Problem
Please write out the lines of the data exactly, beginning with the first and ending with the line containing "#### Ámbito léxico de las variables"; leave the pictures behind.

#####

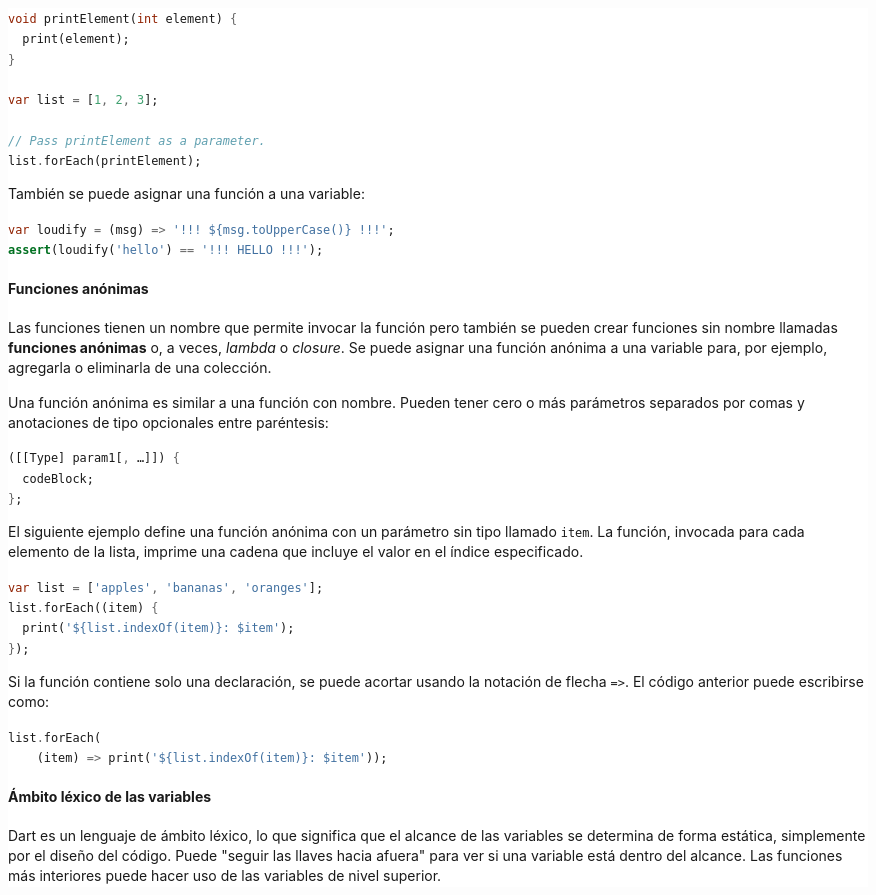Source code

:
 ```dart
void printElement(int element) {
  print(element);
}

var list = [1, 2, 3];

// Pass printElement as a parameter.
list.forEach(printElement);
```

También se puede asignar una función a una variable:

```dart
var loudify = (msg) => '!!! ${msg.toUpperCase()} !!!';
assert(loudify('hello') == '!!! HELLO !!!');
```

#### Funciones anónimas

Las funciones tienen un nombre que permite invocar la función pero también se pueden crear funciones sin nombre llamadas **funciones anónimas** o, a veces, _lambda_ o _closure_. Se puede asignar una función anónima a una variable para, por ejemplo, agregarla o eliminarla de una colección.

Una función anónima es similar a una función con nombre. Pueden tener cero o más parámetros separados por comas y anotaciones de tipo opcionales entre paréntesis:

```dart
([[Type] param1[, …]]) {
  codeBlock;
};
```

El siguiente ejemplo define una función anónima con un parámetro sin tipo llamado `item`. La función, invocada para cada elemento de la lista, imprime una cadena que incluye el valor en el índice especificado.

```dart
var list = ['apples', 'bananas', 'oranges'];
list.forEach((item) {
  print('${list.indexOf(item)}: $item');
});
```

Si la función contiene solo una declaración, se puede acortar usando la notación de flecha `=>`. El código anterior puede escribirse como:

```dart
list.forEach(
    (item) => print('${list.indexOf(item)}: $item'));
```

#### Ámbito léxico de las variables

Dart es un lenguaje de ámbito léxico, lo que significa que el alcance de las variables se determina de forma estática, simplemente por el diseño del código. Puede "seguir las llaves hacia afuera" para ver si una variable está dentro del alcance. Las funciones más interiores puede hacer uso de las variables de nivel superior.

#####

Answer section
Source code

:
 ```dart
void printElement(int element) {
  print(element);
}

var list = [1, 2, 3];

// Pass printElement as a parameter.
list.forEach(printElement);
```

También se puede asignar una función a una variable:

```dart
var loudify = (msg) => '!!! ${msg.toUpperCase()} !!!';
assert(loudify('hello') == '!!! HELLO !!!');
```

#### Funciones anónimas

Las funciones tienen un nombre que permite invocar la función pero también se pueden crear funciones sin nombre llamadas **funciones anónimas** o, a veces, _lambda_ o _closure_. Se puede asignar una función anónima a una variable para, por ejemplo, agregarla o eliminarla de una colección.

Una función anónima es similar a una función con nombre. Pueden tener cero o más parámetros separados por comas y anotaciones de tipo opcionales entre paréntesis:

```dart
([[Type] param1[, …]]) {
  codeBlock;
};
```

El siguiente ejemplo define una función anónima con un parámetro sin tipo llamado `item`. La función, invocada para cada elemento de la lista, imprime una cadena que incluye el valor en el índice especificado.

```dart
var list = ['apples', 'bananas', 'oranges'];
list.forEach((item) {
  print('${list.indexOf(item)}: $item');
});
```

Si la función contiene solo una declaración, se puede acortar usando la notación de flecha `=>`. El código anterior puede escribirse como:

```dart
list.forEach(
    (item) => print('${list.indexOf(item)}: $item'));
```

#### Ámbito léxico de las variables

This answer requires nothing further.